**Work to be completed**
Set out the text lines from all the items below as a single numbered list, skipping any blank lines. Leave the pictures out of your answer.

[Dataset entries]

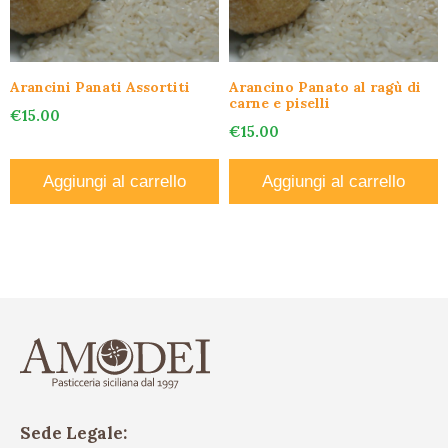
Arancini Panati Assortiti
Arancino Panato al ragù di
carne e piselli
€
15.00
€
15.00
Aggiungi al carrello
Aggiungi al carrello
Sede Legale:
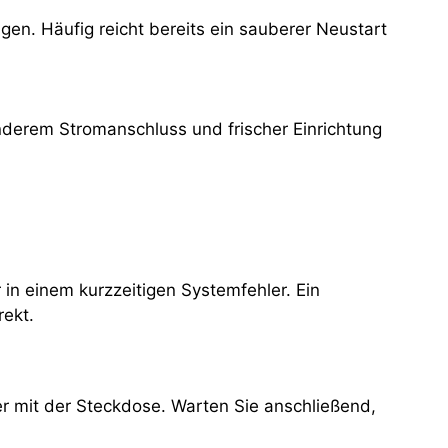
gen. Häufig reicht bereits ein sauberer Neustart
nderem Stromanschluss und frischer Einrichtung
in einem kurzzeitigen Systemfehler. Ein
rekt.
 mit der Steckdose. Warten Sie anschließend,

**Solution**
1. Arancini Panati Assortiti
2. Arancino Panato al ragù di
3. carne e piselli
4. €
5. 15.00
6. €
7. 15.00
8. Aggiungi al carrello
9. Aggiungi al carrello
10. Sede Legale:
11. gen. Häufig reicht bereits ein sauberer Neustart
12. nderem Stromanschluss und frischer Einrichtung
13. in einem kurzzeitigen Systemfehler. Ein
14. rekt.
15.  mit der Steckdose. Warten Sie anschließend,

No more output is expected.